За рубежом Горбачева объявили великим. Российские демократы им подпевали. Мне казалось, что Горбачев всерьез поверил, что он великий и таким останется в истории. Чтобы заслужить еще большую похвалу от Запада и остаться на веки веков великим преобразователем мира, Горбачев предал свою страну, своих товарищей по Варшавскому договору и вывел советские войска из Германской Демократической Республики и других дружественных стран. Причем сделал это мгновенно, без всякой подготовки, нанеся этим страшнейший удар экономике страны, ее внутреннему и международному положению. Я не говорю, что этого не надо было делать. Я считаю, что надо было сделать на определенных условиях. Например, мы распускаем Варшавский Договор, американцы — НАТО. Мы уходим из ГДР только тогда, когда в СССР будет средствами и силами ФРГ построено все необходимое для дислоцирования уходящих войск. Все это я здесь написал, помня вечные слова Шота Руставели: «Каждый мнит себя стратегом, видя бой издалека». Не замахиваясь на лавры стратега, я эмоционально воспринимал все происходящее. Для меня Горбачев — предатель своего народа, страны и партии. Ослепленный стремлением к вечной славе и надеждой на народную любовь, Горбачев привел Советский Союз к катастрофе. Его действия я могу объяснить только этим или еще тем, что он был просто куплен врагами нашего государства. Все-таки последнее маловероятно, так как сейчас средств у него, видимо, маловато, потому что бывший президент великой державы подрабатывает тем, что рекламирует пиццу.

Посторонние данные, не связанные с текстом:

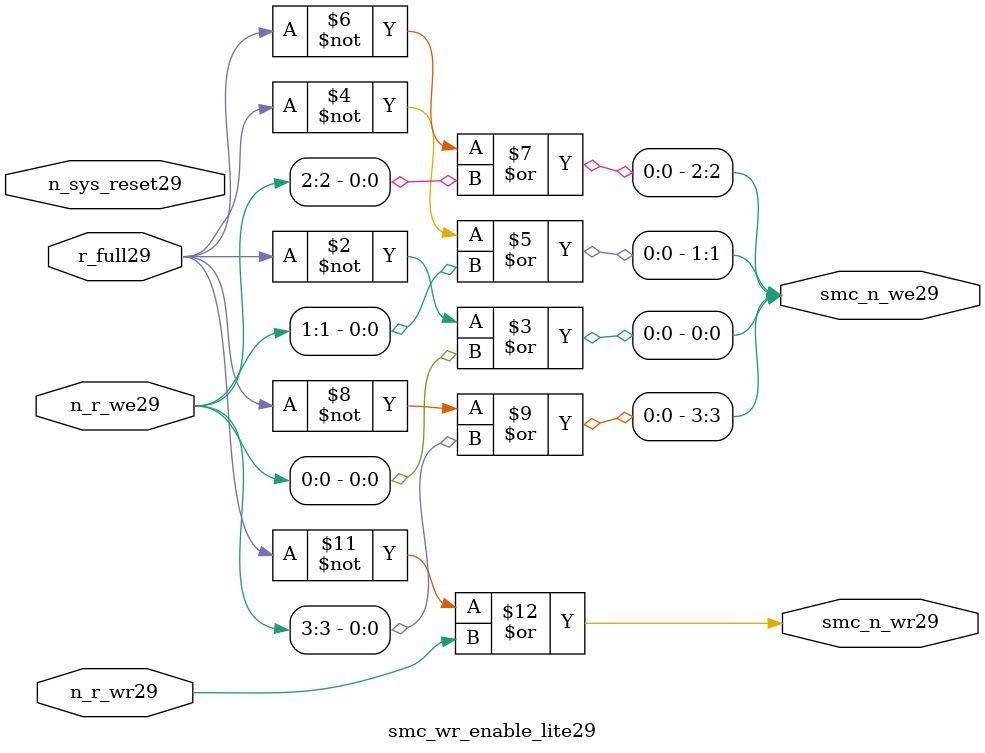
<source format=v>


  module smc_wr_enable_lite29 (

                      //inputs29                      

                      n_sys_reset29,
                      r_full29,
                      n_r_we29,
                      n_r_wr29,

                      //outputs29

                      smc_n_we29,
                      smc_n_wr29);

//I29/O29
   
   input             n_sys_reset29;   //system reset
   input             r_full29;    // Full cycle write strobe29
   input [3:0]       n_r_we29;    //write enable from smc_strobe29
   input             n_r_wr29;    //write strobe29 from smc_strobe29
   output [3:0]      smc_n_we29;  // write enable (active low29)
   output            smc_n_wr29;  // write strobe29 (active low29)
   
   
//output reg declaration29.
   
   reg [3:0]          smc_n_we29;
   reg                smc_n_wr29;

//----------------------------------------------------------------------
// negedge strobes29 with clock29.
//----------------------------------------------------------------------
      

//----------------------------------------------------------------------
      
//--------------------------------------------------------------------
// Gate29 Write strobes29 with clock29.
//--------------------------------------------------------------------

  always @(r_full29 or n_r_we29)
  
  begin
  
     smc_n_we29[0] = ((~r_full29  ) | n_r_we29[0] );

     smc_n_we29[1] = ((~r_full29  ) | n_r_we29[1] );

     smc_n_we29[2] = ((~r_full29  ) | n_r_we29[2] );

     smc_n_we29[3] = ((~r_full29  ) | n_r_we29[3] );

  
  end

//--------------------------------------------------------------------   
//write strobe29 generation29
//--------------------------------------------------------------------   

  always @(n_r_wr29 or r_full29 )
  
     begin
  
        smc_n_wr29 = ((~r_full29 ) | n_r_wr29 );
       
     end

endmodule // smc_wr_enable29


</source>
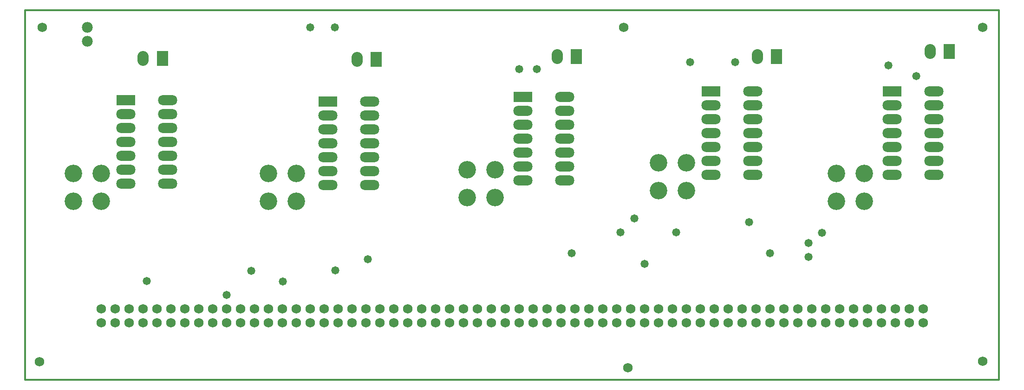
<source format=gbs>
G04*
G04 #@! TF.GenerationSoftware,Altium Limited,CircuitMaker,2.2.1 (2.2.1.6)*
G04*
G04 Layer_Color=8150272*
%FSLAX25Y25*%
%MOIN*%
G70*
G04*
G04 #@! TF.SameCoordinates,35D340AA-2A3D-450E-9165-5FFDE7E77ED7*
G04*
G04*
G04 #@! TF.FilePolarity,Negative*
G04*
G01*
G75*
%ADD10C,0.01181*%
%ADD17C,0.07800*%
%ADD18R,0.13800X0.07300*%
%ADD19O,0.13800X0.07300*%
%ADD20C,0.06800*%
%ADD21C,0.12611*%
%ADD22R,0.08083X0.10642*%
%ADD23O,0.08083X0.10642*%
%ADD24C,0.05800*%
D10*
X137795Y216535D02*
Y482283D01*
Y216535D02*
X836614D01*
Y482283D01*
X137795D02*
X836614D01*
D17*
X182500Y470000D02*
D03*
Y460000D02*
D03*
D18*
X495000Y420000D02*
D03*
X210000Y417500D02*
D03*
X630000Y424000D02*
D03*
X760000D02*
D03*
X355000Y416500D02*
D03*
D19*
X495000Y410000D02*
D03*
Y400000D02*
D03*
Y390000D02*
D03*
Y380000D02*
D03*
Y370000D02*
D03*
Y360000D02*
D03*
X525000Y420000D02*
D03*
Y410000D02*
D03*
Y400000D02*
D03*
Y390000D02*
D03*
Y380000D02*
D03*
Y370000D02*
D03*
Y360000D02*
D03*
X240000Y357500D02*
D03*
Y367500D02*
D03*
Y377500D02*
D03*
Y387500D02*
D03*
Y397500D02*
D03*
Y407500D02*
D03*
Y417500D02*
D03*
X210000Y357500D02*
D03*
Y367500D02*
D03*
Y377500D02*
D03*
Y387500D02*
D03*
Y397500D02*
D03*
Y407500D02*
D03*
X660000Y364000D02*
D03*
Y374000D02*
D03*
Y384000D02*
D03*
Y394000D02*
D03*
Y404000D02*
D03*
Y414000D02*
D03*
Y424000D02*
D03*
X630000Y364000D02*
D03*
Y374000D02*
D03*
Y384000D02*
D03*
Y394000D02*
D03*
Y404000D02*
D03*
Y414000D02*
D03*
X790000Y364000D02*
D03*
Y374000D02*
D03*
Y384000D02*
D03*
Y394000D02*
D03*
Y404000D02*
D03*
Y414000D02*
D03*
Y424000D02*
D03*
X760000Y364000D02*
D03*
Y374000D02*
D03*
Y384000D02*
D03*
Y394000D02*
D03*
Y404000D02*
D03*
Y414000D02*
D03*
X385000Y356500D02*
D03*
Y366500D02*
D03*
Y376500D02*
D03*
Y386500D02*
D03*
Y396500D02*
D03*
Y406500D02*
D03*
Y416500D02*
D03*
X355000Y356500D02*
D03*
Y366500D02*
D03*
Y376500D02*
D03*
Y386500D02*
D03*
Y396500D02*
D03*
Y406500D02*
D03*
D20*
X567500Y470000D02*
D03*
X570528Y225277D02*
D03*
X147895Y229505D02*
D03*
X825000Y230000D02*
D03*
Y470000D02*
D03*
X150000D02*
D03*
X192500Y267500D02*
D03*
X202500D02*
D03*
X212500D02*
D03*
X222500D02*
D03*
X232500D02*
D03*
X242500D02*
D03*
X252500D02*
D03*
X262500D02*
D03*
X272500D02*
D03*
X282500D02*
D03*
X292500D02*
D03*
X302500D02*
D03*
X312500D02*
D03*
X322500D02*
D03*
X332500D02*
D03*
X342500D02*
D03*
X352500D02*
D03*
X362500D02*
D03*
X372500D02*
D03*
X382500D02*
D03*
X192500Y257500D02*
D03*
X202500D02*
D03*
X212500D02*
D03*
X222500D02*
D03*
X232500D02*
D03*
X242500D02*
D03*
X252500D02*
D03*
X262500D02*
D03*
X272500D02*
D03*
X282500D02*
D03*
X292500D02*
D03*
X302500D02*
D03*
X312500D02*
D03*
X322500D02*
D03*
X332500D02*
D03*
X342500D02*
D03*
X352500D02*
D03*
X362500D02*
D03*
X372500D02*
D03*
X382500D02*
D03*
X782500D02*
D03*
X772500D02*
D03*
X762500D02*
D03*
X752500D02*
D03*
X742500D02*
D03*
X732500D02*
D03*
X722500D02*
D03*
X712500D02*
D03*
X702500D02*
D03*
X692500D02*
D03*
X682500D02*
D03*
X672500D02*
D03*
X662500D02*
D03*
X652500D02*
D03*
X642500D02*
D03*
X632500D02*
D03*
X622500D02*
D03*
X612500D02*
D03*
X602500D02*
D03*
X592500D02*
D03*
X782500Y267500D02*
D03*
X772500D02*
D03*
X762500D02*
D03*
X752500D02*
D03*
X742500D02*
D03*
X732500D02*
D03*
X722500D02*
D03*
X712500D02*
D03*
X702500D02*
D03*
X692500D02*
D03*
X682500D02*
D03*
X672500D02*
D03*
X662500D02*
D03*
X652500D02*
D03*
X642500D02*
D03*
X632500D02*
D03*
X622500D02*
D03*
X612500D02*
D03*
X602500D02*
D03*
X592500D02*
D03*
X582500Y257500D02*
D03*
X572500D02*
D03*
X562500D02*
D03*
X552500D02*
D03*
X542500D02*
D03*
X532500D02*
D03*
X522500D02*
D03*
X512500D02*
D03*
X502500D02*
D03*
X492500D02*
D03*
X482500D02*
D03*
X472500D02*
D03*
X462500D02*
D03*
X452500D02*
D03*
X442500D02*
D03*
X432500D02*
D03*
X422500D02*
D03*
X412500D02*
D03*
X402500D02*
D03*
X392500D02*
D03*
X582500Y267500D02*
D03*
X572500D02*
D03*
X562500D02*
D03*
X552500D02*
D03*
X542500D02*
D03*
X532500D02*
D03*
X522500D02*
D03*
X512500D02*
D03*
X502500D02*
D03*
X492500D02*
D03*
X482500D02*
D03*
X472500D02*
D03*
X462500D02*
D03*
X452500D02*
D03*
X442500D02*
D03*
X432500D02*
D03*
X422500D02*
D03*
X412500D02*
D03*
X402500D02*
D03*
X392500D02*
D03*
D21*
X720000Y365000D02*
D03*
X740000D02*
D03*
X720000Y345000D02*
D03*
X740000D02*
D03*
X455000Y367500D02*
D03*
X475000D02*
D03*
X455000Y347500D02*
D03*
X475000D02*
D03*
X312500Y365000D02*
D03*
X332500D02*
D03*
X312500Y345000D02*
D03*
X332500D02*
D03*
X172500Y365000D02*
D03*
X192500D02*
D03*
X172500Y345000D02*
D03*
X192500D02*
D03*
X612500Y352500D02*
D03*
X592500D02*
D03*
X612500Y372500D02*
D03*
X592500D02*
D03*
D22*
X236280Y447500D02*
D03*
X389764Y446850D02*
D03*
X677165Y448819D02*
D03*
X801181Y452756D02*
D03*
X533465Y448819D02*
D03*
D23*
X222500Y447500D02*
D03*
X375984Y446850D02*
D03*
X663386Y448819D02*
D03*
X787402Y452756D02*
D03*
X519685Y448819D02*
D03*
D24*
X322835Y287402D02*
D03*
X360236Y295276D02*
D03*
X383858Y303150D02*
D03*
X575000Y332500D02*
D03*
X605000Y322500D02*
D03*
X565000D02*
D03*
X709688Y322187D02*
D03*
X700000Y315000D02*
D03*
Y305000D02*
D03*
X657500Y330000D02*
D03*
X300000Y295000D02*
D03*
X225000Y287500D02*
D03*
X672500Y307500D02*
D03*
X582500Y300000D02*
D03*
X530000Y307500D02*
D03*
X282500Y277500D02*
D03*
X777500Y435000D02*
D03*
X757500Y442500D02*
D03*
X647500Y445000D02*
D03*
X615000D02*
D03*
X505000Y440000D02*
D03*
X492500D02*
D03*
X360000Y470000D02*
D03*
X342500D02*
D03*
M02*

</source>
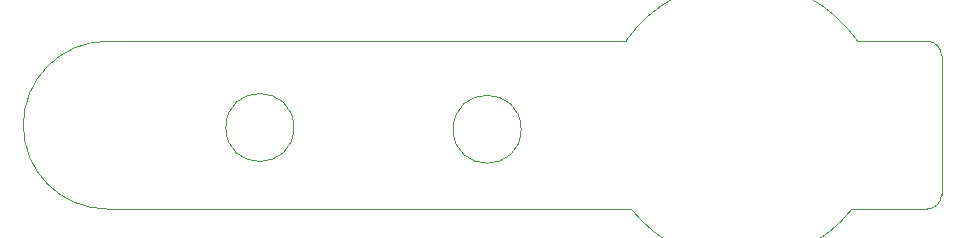
<source format=gm1>
%TF.GenerationSoftware,KiCad,Pcbnew,8.0.1*%
%TF.CreationDate,2024-07-03T00:43:57+03:00*%
%TF.ProjectId,Project 1 - LED Torch,50726f6a-6563-4742-9031-202d204c4544,0.1*%
%TF.SameCoordinates,Original*%
%TF.FileFunction,Profile,NP*%
%FSLAX46Y46*%
G04 Gerber Fmt 4.6, Leading zero omitted, Abs format (unit mm)*
G04 Created by KiCad (PCBNEW 8.0.1) date 2024-07-03 00:43:57*
%MOMM*%
%LPD*%
G01*
G04 APERTURE LIST*
%TA.AperFunction,Profile*%
%ADD10C,0.100000*%
%TD*%
%TA.AperFunction,Profile*%
%ADD11C,0.050000*%
%TD*%
G04 APERTURE END LIST*
D10*
X170349989Y-99150521D02*
X170350000Y-110875000D01*
D11*
X162775000Y-112100000D02*
X169125000Y-112100000D01*
D10*
X99650000Y-97900000D02*
X143600000Y-97900000D01*
D11*
X170350000Y-110875000D02*
G75*
G02*
X169125000Y-112100000I-1225000J0D01*
G01*
X169150000Y-97900000D02*
G75*
G02*
X170349989Y-99150521I-25000J-1225000D01*
G01*
X115500978Y-105200000D02*
G75*
G02*
X109749022Y-105200000I-2875978J0D01*
G01*
X109749022Y-105200000D02*
G75*
G02*
X115500978Y-105200000I2875978J0D01*
G01*
X134750978Y-105350000D02*
G75*
G02*
X128999022Y-105350000I-2875978J0D01*
G01*
X128999022Y-105350000D02*
G75*
G02*
X134750978Y-105350000I2875978J0D01*
G01*
X163250000Y-97900000D02*
X169150000Y-97900000D01*
X143600000Y-97900000D02*
G75*
G02*
X163250000Y-97900000I9825000J-6825001D01*
G01*
X99650000Y-112100176D02*
G75*
G02*
X99649999Y-97899824I50000J7100176D01*
G01*
D10*
X144075000Y-112100000D02*
X99650000Y-112100176D01*
D11*
X162774999Y-112099999D02*
G75*
G02*
X144075001Y-112099999I-9349999J7400000D01*
G01*
M02*

</source>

Главным деструктивным действием была локализация партии, в результате чего ее устранили с арены развивающихся в стране событий. К этому времени КПСС все еще оставалась силой, которая могла многое сделать. Жесткая централизация и дисциплина гарантировали возможность результативного использования партии в процессе демократизации страны. Мне отлично известно, что история не принимает термин «если бы». Но все-таки если бы Центральный Комитет партии организовал принятие на съезде КПСС необходимых решений и мобилизовал членов партии на их выполнение, то многое могло бы быть по-другому. Мне кажется, что партия сама должна была бы открыто заявить о допущенных перегибах и ошибках и наметить новый курс, четко сформулировать программу демократизации жизни страны.
Конечно, главное, что должна была сделать партия — это осмыслить и определить новый стратегический курс страны в экономике. Примеры, что можно было сделать, были. Тут и НЭП, который при Ленине сделал чудеса с экономикой страны, тут и Китай, который после «культурной революции» очень эффективно развивает свою экономику. Не обязательно так, но обязательно ясно, зримо и последовательно кардинально.
В КПСС к этому времени были миллионы членов партии. Пусть половина из них по каким-либо причинам не смогли бы стать проводниками нового курса, но оставшаяся половина организованных, дисциплинированных и убежденных членов партии — великая сила.
Я хорошо помню партийные конференции и собрания времен Горбачева. В первой половине этого периода они проходили в обычном режиме: «Гип-гип-ура Горбачеву и его действиям». Вторая половина — растерянность и недоумение.
В это время началось массовое движение за выход из партии. Коммунист писал заявление, партийная организация его рассматривала и принимала решение «исключить». Никаких мер по выяснению причин, почему хочет выйти, и тем более по действиям для удержания его в организации не принималось. Была директива — не мешать выходить. По телевидению показывали сюжеты такого типа: милицейский начальник в больших чинах на виду у многих собравшихся сжигает свой партийный билет, группа людей бросает свои партбилеты в горящий костер и т. п. Газеты, журналы сообщали об известных людях, добровольно покинувших партию.